### Required action 1
Please copy the passage of the commit message on embeddings sharding below, from "Optimize performance of" up to and including "and 67 deletions.".

### Text under study ###

Optimize performance of embeddings sharding

Summary: While working on TTFB it was observed that sharding of embededed bag is taking significant time and is one of the biggest contributors to TTFB especially on large jobs. After strobelight data analysis it was clear that most of the time is spent on all_gather collective calls. Currently we construct sharded tensor one by one calling collective to exchange metadata which is not very efficient. More optimal approach is letting all the ranks build their portion of metadata for all tensors and exchange it with single collective call, thus significantly reducing overhead and improve performance. Testing on 256 ranks showed ~13x speed up. Differential Revision: D65489998
iamzainhuda · Nov 15, 2024 · b3649c8 · b3649c8
1 parent 9fb6b8e
commit b3649c8
Showing 1 changed file with 110 additions and 67 deletions.

### Given information ###

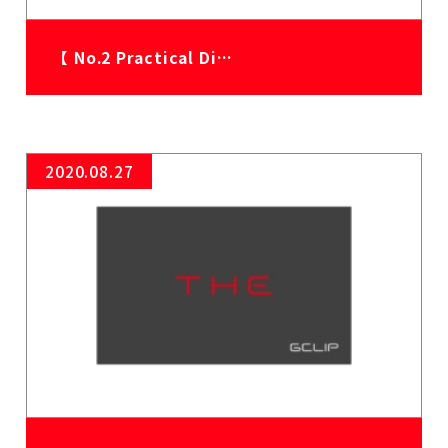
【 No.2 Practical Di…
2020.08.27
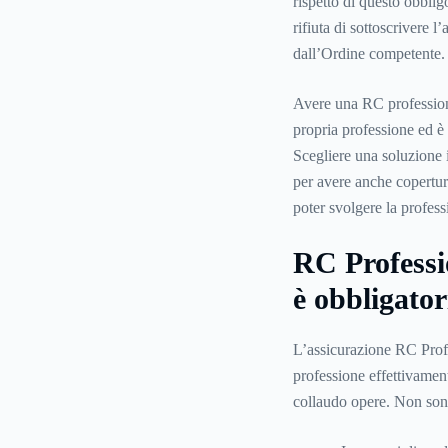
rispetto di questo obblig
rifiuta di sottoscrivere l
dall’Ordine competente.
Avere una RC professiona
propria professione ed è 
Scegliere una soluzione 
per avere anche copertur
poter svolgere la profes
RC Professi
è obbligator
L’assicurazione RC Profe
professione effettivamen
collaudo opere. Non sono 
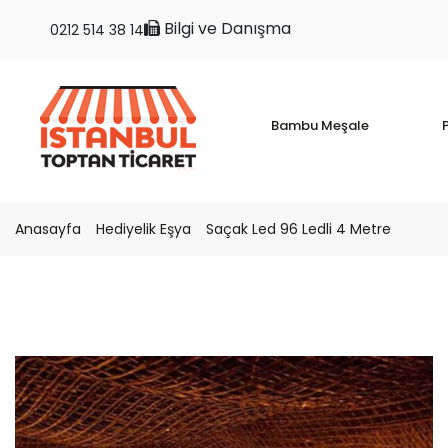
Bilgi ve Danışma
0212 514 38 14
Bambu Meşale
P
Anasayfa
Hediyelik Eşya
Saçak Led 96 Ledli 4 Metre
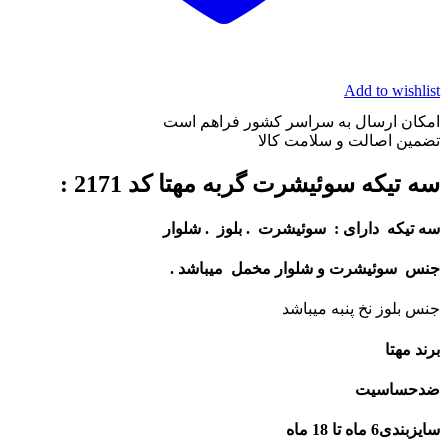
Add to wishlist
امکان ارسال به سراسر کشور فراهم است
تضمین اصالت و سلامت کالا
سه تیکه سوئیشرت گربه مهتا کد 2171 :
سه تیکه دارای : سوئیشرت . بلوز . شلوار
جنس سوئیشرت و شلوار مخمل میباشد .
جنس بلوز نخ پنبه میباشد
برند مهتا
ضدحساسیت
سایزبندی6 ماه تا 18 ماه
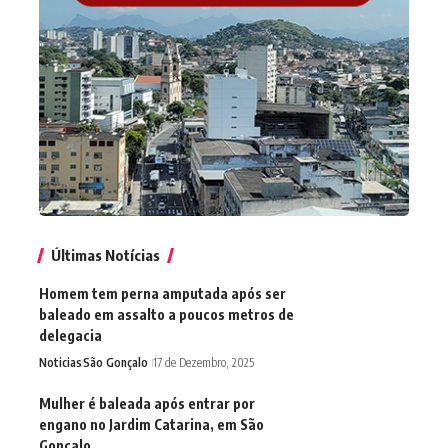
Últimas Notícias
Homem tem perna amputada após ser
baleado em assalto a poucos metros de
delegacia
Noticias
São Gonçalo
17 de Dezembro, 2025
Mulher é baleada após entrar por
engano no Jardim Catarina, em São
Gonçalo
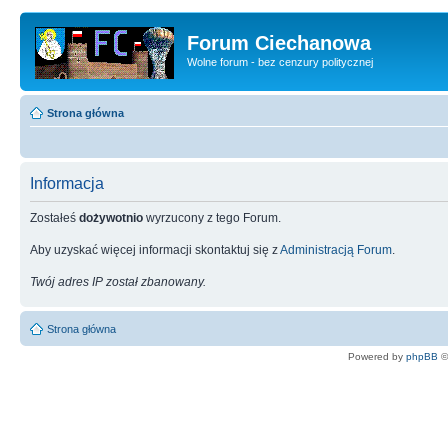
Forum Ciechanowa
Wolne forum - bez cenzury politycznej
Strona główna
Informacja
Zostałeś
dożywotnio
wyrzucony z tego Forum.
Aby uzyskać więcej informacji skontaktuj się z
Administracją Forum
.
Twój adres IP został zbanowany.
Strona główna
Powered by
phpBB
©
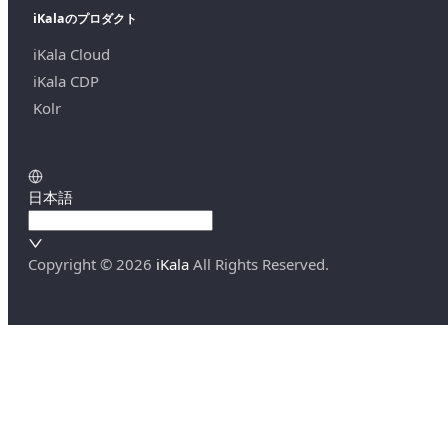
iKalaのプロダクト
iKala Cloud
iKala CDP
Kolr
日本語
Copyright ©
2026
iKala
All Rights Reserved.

###

### Required action 2
Return each line of the rows above that contains the word "مهتا", matching case exactly.

### Task response 1
Optimize performance of embeddings sharding

Summary: While working on TTFB it was observed that sharding of embededed bag is taking significant time and is one of the biggest contributors to TTFB especially on large jobs. After strobelight data analysis it was clear that most of the time is spent on all_gather collective calls. Currently we construct sharded tensor one by one calling collective to exchange metadata which is not very efficient. More optimal approach is letting all the ranks build their portion of metadata for all tensors and exchange it with single collective call, thus significantly reducing overhead and improve performance. Testing on 256 ranks showed ~13x speed up. Differential Revision: D65489998
iamzainhuda · Nov 15, 2024 · b3649c8 · b3649c8
1 parent 9fb6b8e
commit b3649c8
Showing 1 changed file with 110 additions and 67 deletions.

### Task response 2
سه تیکه سوئیشرت گربه مهتا کد 2171 :
برند مهتا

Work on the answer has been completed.